Slow and boring. The "love" seemed rushed and shallow for the depths of such drama! Performances for this movie have been overrated!
If the original play was "tough" as the Flixster summary describes it, I'd be really interested to watch that. Its movie offspring is well-made, well-acted and offers a dignified look at having a disability, but it's also blurry and squishy like romance movies of the 80s tend to be. There's only a handful of moments where I felt like it was having any sort of impact. At the same time, though, I have a deaf friend who really dislikes this movie, so maybe there's some sort of enormous insult to deaf culture folded in here. I dunno.

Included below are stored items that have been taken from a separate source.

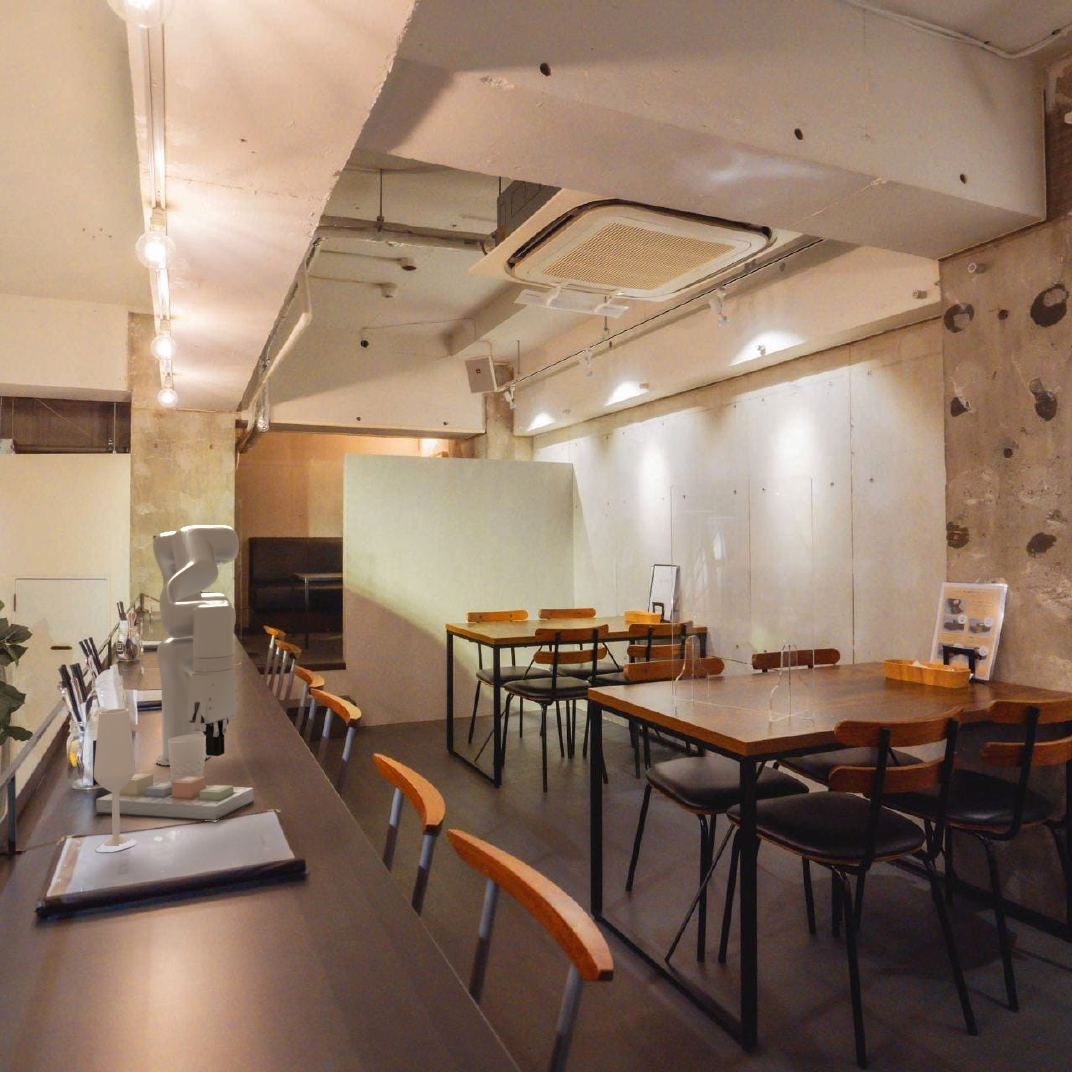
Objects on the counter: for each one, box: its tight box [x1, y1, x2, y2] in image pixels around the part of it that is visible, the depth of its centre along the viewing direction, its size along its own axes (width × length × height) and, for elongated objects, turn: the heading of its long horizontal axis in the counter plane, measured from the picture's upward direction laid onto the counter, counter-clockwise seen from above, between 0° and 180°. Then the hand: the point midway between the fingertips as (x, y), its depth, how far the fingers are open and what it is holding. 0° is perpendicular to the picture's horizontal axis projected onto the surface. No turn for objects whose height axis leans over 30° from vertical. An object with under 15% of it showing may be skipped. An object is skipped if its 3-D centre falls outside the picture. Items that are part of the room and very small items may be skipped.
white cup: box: [168, 734, 206, 783], centre depth 178 cm, size 8×8×10 cm
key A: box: [172, 776, 207, 799], centre depth 158 cm, size 4×4×4 cm
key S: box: [119, 772, 154, 796], centre depth 161 cm, size 4×4×4 cm
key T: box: [145, 781, 172, 798], centre depth 160 cm, size 4×4×4 cm
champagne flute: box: [93, 708, 137, 846], centre depth 139 cm, size 7×7×24 cm
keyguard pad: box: [95, 782, 254, 822], centre depth 159 cm, size 12×28×3 cm, turn 75°
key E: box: [200, 784, 234, 801], centre depth 156 cm, size 4×4×4 cm
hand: (215, 754), depth 157 cm, fingers closed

Interesting movie all around, a strong performance from Marlee Matlin (Oscar-winning? Amongst her weak competition, sure, but probably not in most years), and a generally compelling and compassionate narrative, but nothing life changing. It may open your eyes a bit if you don't know anything about deaf people. There's some sensible scene work - I was really involved with the scene where Marlee Matlin and John Hurt went to a party where everyone except Hurt was deaf and he felt so awkward and uncomfortable that he asked to go home. Without saying much else, it's an interesting way of looking at how Matlin's character deals with every day of her life. One thing that I found particularly annoying about it was Hurt's need to verbally repeat all of Matlin's sign language. It feels forced; why not subtitles? I have a really hard time imagining anyone watching a movie about deaf people having a problem with subtitles.